Required work → Print the entries below word for word; the pictures stay out of your copy.
──────── Provided data ────────
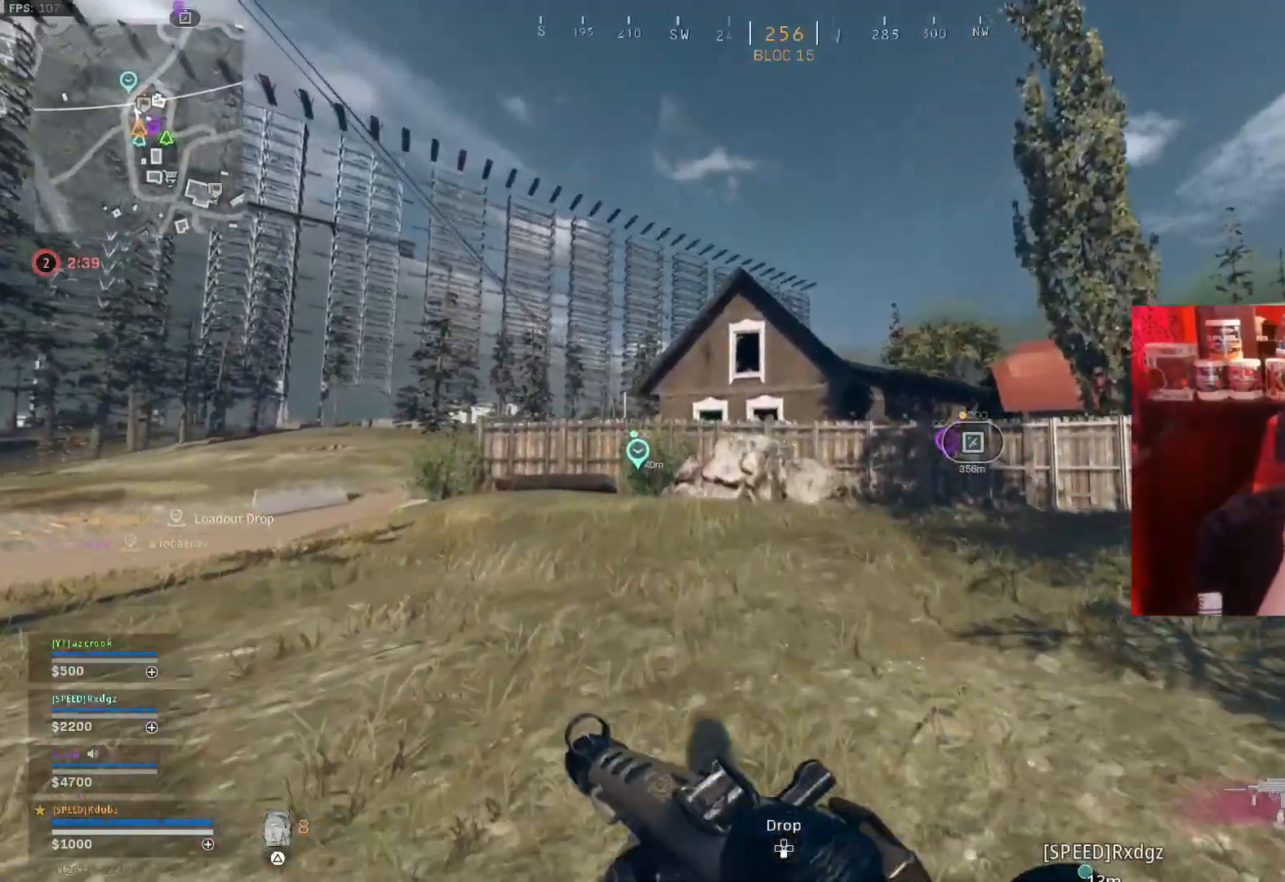
{"buttons": [], "left_stick": "up", "right_stick": "center", "events": []}
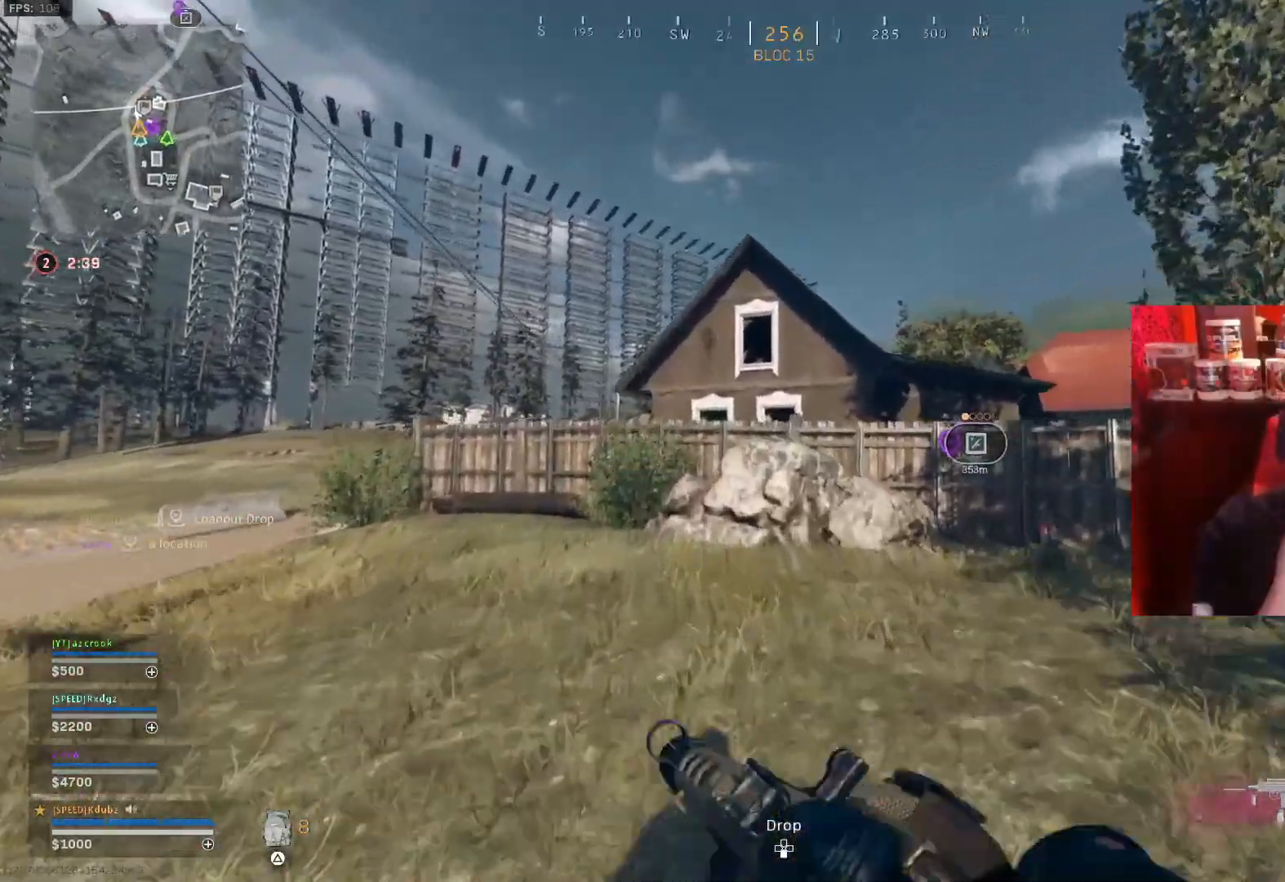
{"buttons": ["R1"], "left_stick": "left", "right_stick": "center", "events": [[333, "R1", "down"], [333, "left_stick", "left"]]}
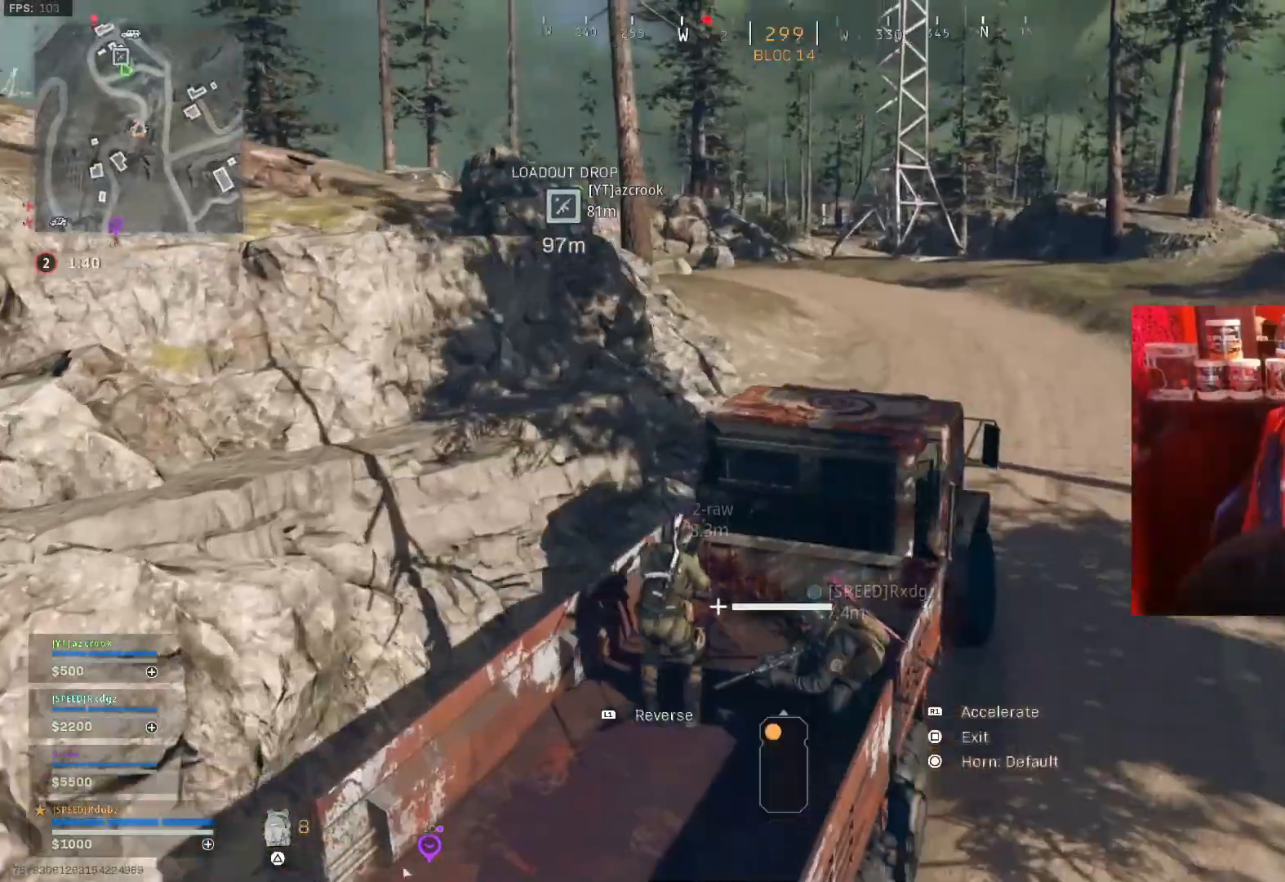
{"buttons": ["R1"], "left_stick": "left", "right_stick": "left", "events": [[100, "left_stick", "center"], [367, "right_stick", "left"], [400, "left_stick", "left"]]}
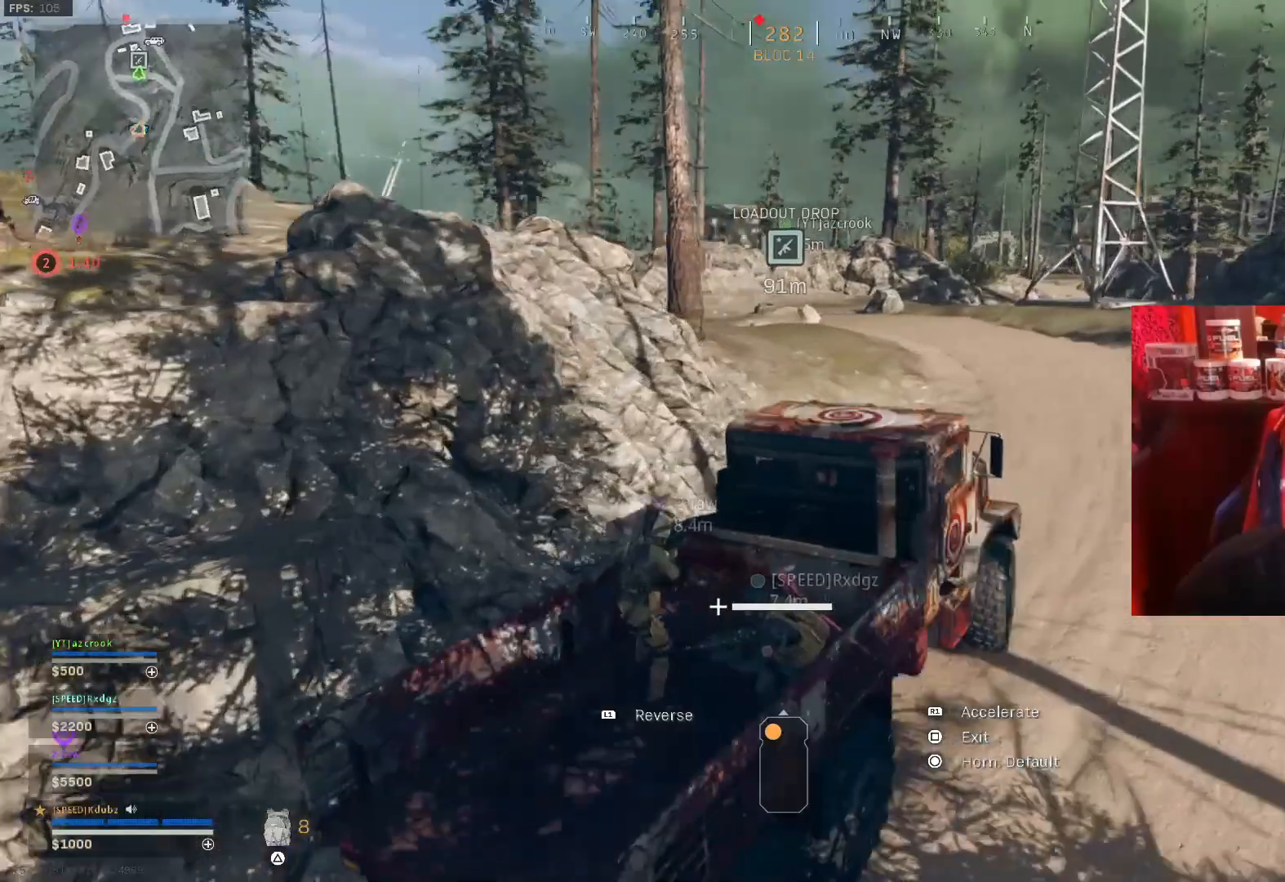
{"buttons": ["R1"], "left_stick": "center", "right_stick": "center", "events": [[67, "right_stick", "center"], [233, "left_stick", "center"], [333, "left_stick", "left"], [467, "left_stick", "center"]]}
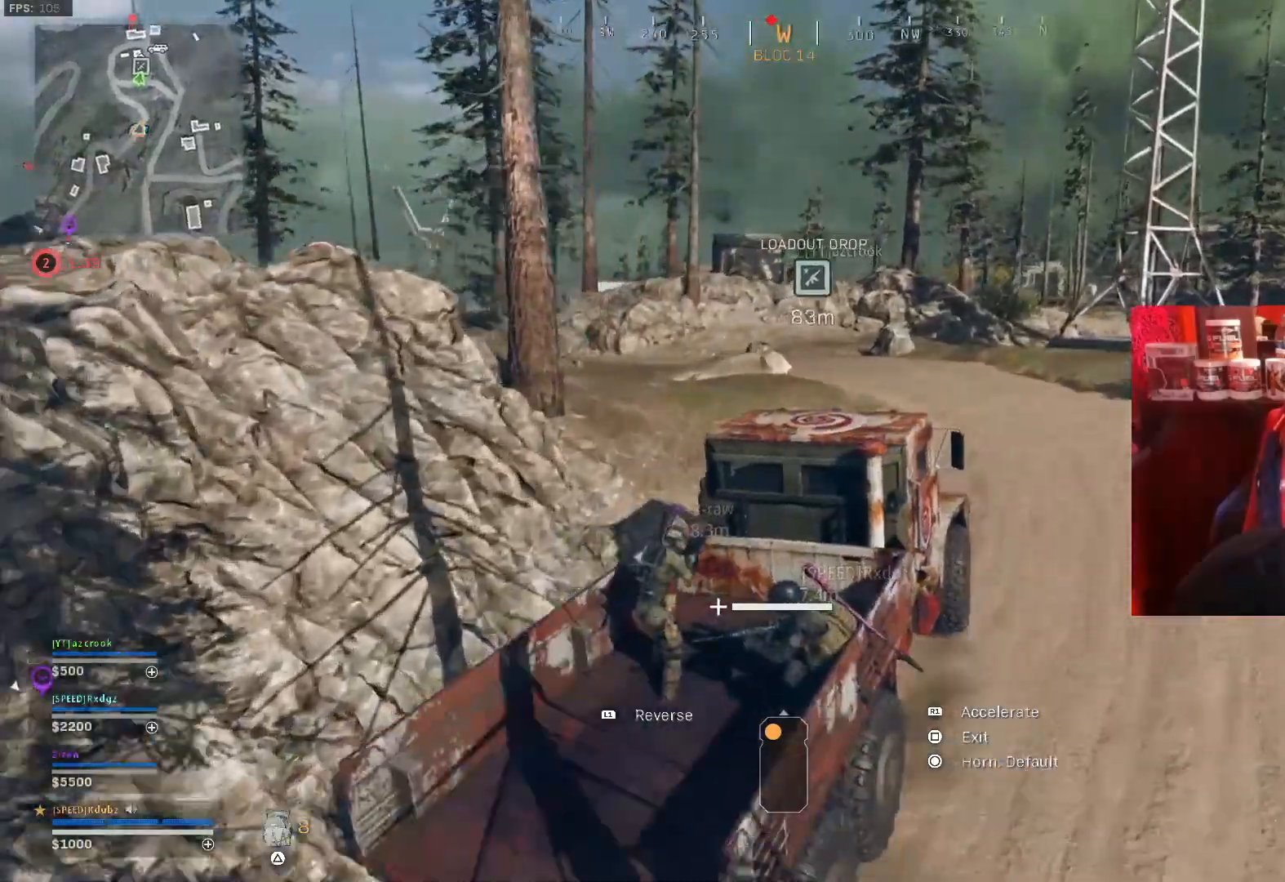
{"buttons": ["R1"], "left_stick": "center", "right_stick": "center", "events": [[333, "right_stick", "right"], [500, "right_stick", "center"]]}
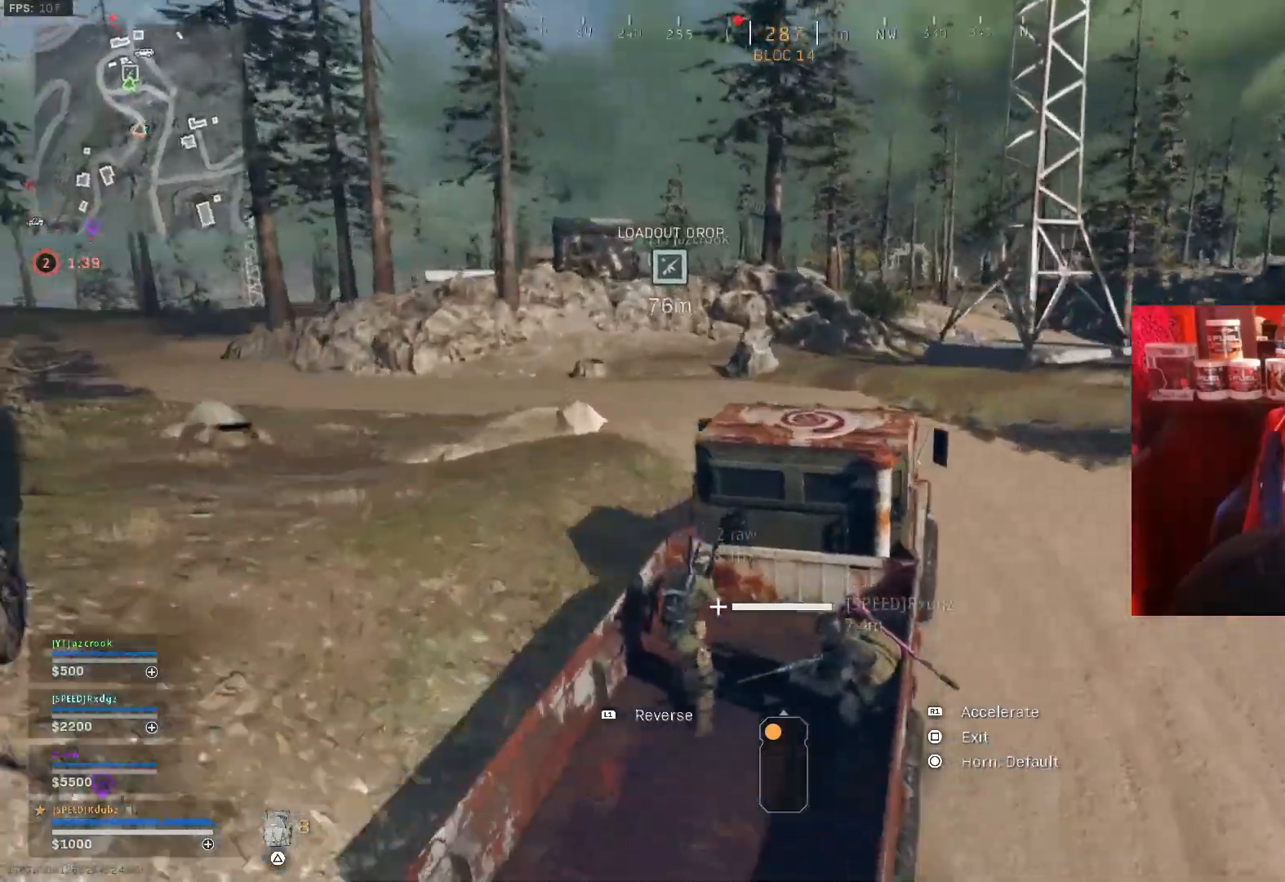
{"buttons": ["R1"], "left_stick": "left", "right_stick": "center", "events": [[367, "left_stick", "left"]]}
────────
Your response →
{"buttons": [], "left_stick": "up", "right_stick": "center", "events": []}
{"buttons": ["R1"], "left_stick": "left", "right_stick": "center", "events": [[333, "R1", "down"], [333, "left_stick", "left"]]}
{"buttons": ["R1"], "left_stick": "left", "right_stick": "left", "events": [[100, "left_stick", "center"], [367, "right_stick", "left"], [400, "left_stick", "left"]]}
{"buttons": ["R1"], "left_stick": "center", "right_stick": "center", "events": [[67, "right_stick", "center"], [233, "left_stick", "center"], [333, "left_stick", "left"], [467, "left_stick", "center"]]}
{"buttons": ["R1"], "left_stick": "center", "right_stick": "center", "events": [[333, "right_stick", "right"], [500, "right_stick", "center"]]}
{"buttons": ["R1"], "left_stick": "left", "right_stick": "center", "events": [[367, "left_stick", "left"]]}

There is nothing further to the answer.